## EXERCISE DETAILS
Turn every one of the lines below into a numbered list, leaving out any blank lines.

## Data items
============================================================
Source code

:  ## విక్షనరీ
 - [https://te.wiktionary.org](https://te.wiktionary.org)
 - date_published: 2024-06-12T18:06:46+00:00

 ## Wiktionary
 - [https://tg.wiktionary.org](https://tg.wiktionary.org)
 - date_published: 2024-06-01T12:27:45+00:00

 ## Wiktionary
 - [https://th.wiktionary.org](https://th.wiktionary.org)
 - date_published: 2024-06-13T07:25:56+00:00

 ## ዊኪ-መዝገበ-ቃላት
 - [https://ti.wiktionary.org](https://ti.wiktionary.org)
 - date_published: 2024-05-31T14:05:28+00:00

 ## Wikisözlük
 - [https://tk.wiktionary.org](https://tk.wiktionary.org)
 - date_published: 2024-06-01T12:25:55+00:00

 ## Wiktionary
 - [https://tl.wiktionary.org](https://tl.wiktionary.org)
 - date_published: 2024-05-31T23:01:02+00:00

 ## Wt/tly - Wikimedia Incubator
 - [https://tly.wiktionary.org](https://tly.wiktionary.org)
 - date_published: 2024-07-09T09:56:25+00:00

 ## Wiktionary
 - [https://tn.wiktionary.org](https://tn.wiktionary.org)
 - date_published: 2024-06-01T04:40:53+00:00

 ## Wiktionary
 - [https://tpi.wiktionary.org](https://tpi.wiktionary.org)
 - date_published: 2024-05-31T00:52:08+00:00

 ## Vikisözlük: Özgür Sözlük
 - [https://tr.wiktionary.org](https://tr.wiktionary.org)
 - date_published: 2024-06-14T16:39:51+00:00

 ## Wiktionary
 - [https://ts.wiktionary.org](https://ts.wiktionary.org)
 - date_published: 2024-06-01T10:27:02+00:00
============================================================
## ANSWER FOR THE TASK
1. Source code
2. :  ## విక్షనరీ
3.  - [https://te.wiktionary.org](https://te.wiktionary.org)
4.  - date_published: 2024-06-12T18:06:46+00:00
5.  ## Wiktionary
6.  - [https://tg.wiktionary.org](https://tg.wiktionary.org)
7.  - date_published: 2024-06-01T12:27:45+00:00
8.  ## Wiktionary
9.  - [https://th.wiktionary.org](https://th.wiktionary.org)
10.  - date_published: 2024-06-13T07:25:56+00:00
11.  ## ዊኪ-መዝገበ-ቃላት
12.  - [https://ti.wiktionary.org](https://ti.wiktionary.org)
13.  - date_published: 2024-05-31T14:05:28+00:00
14.  ## Wikisözlük
15.  - [https://tk.wiktionary.org](https://tk.wiktionary.org)
16.  - date_published: 2024-06-01T12:25:55+00:00
17.  ## Wiktionary
18.  - [https://tl.wiktionary.org](https://tl.wiktionary.org)
19.  - date_published: 2024-05-31T23:01:02+00:00
20.  ## Wt/tly - Wikimedia Incubator
21.  - [https://tly.wiktionary.org](https://tly.wiktionary.org)
22.  - date_published: 2024-07-09T09:56:25+00:00
23.  ## Wiktionary
24.  - [https://tn.wiktionary.org](https://tn.wiktionary.org)
25.  - date_published: 2024-06-01T04:40:53+00:00
26.  ## Wiktionary
27.  - [https://tpi.wiktionary.org](https://tpi.wiktionary.org)
28.  - date_published: 2024-05-31T00:52:08+00:00
29.  ## Vikisözlük: Özgür Sözlük
30.  - [https://tr.wiktionary.org](https://tr.wiktionary.org)
31.  - date_published: 2024-06-14T16:39:51+00:00
32.  ## Wiktionary
33.  - [https://ts.wiktionary.org](https://ts.wiktionary.org)
34.  - date_published: 2024-06-01T10:27:02+00:00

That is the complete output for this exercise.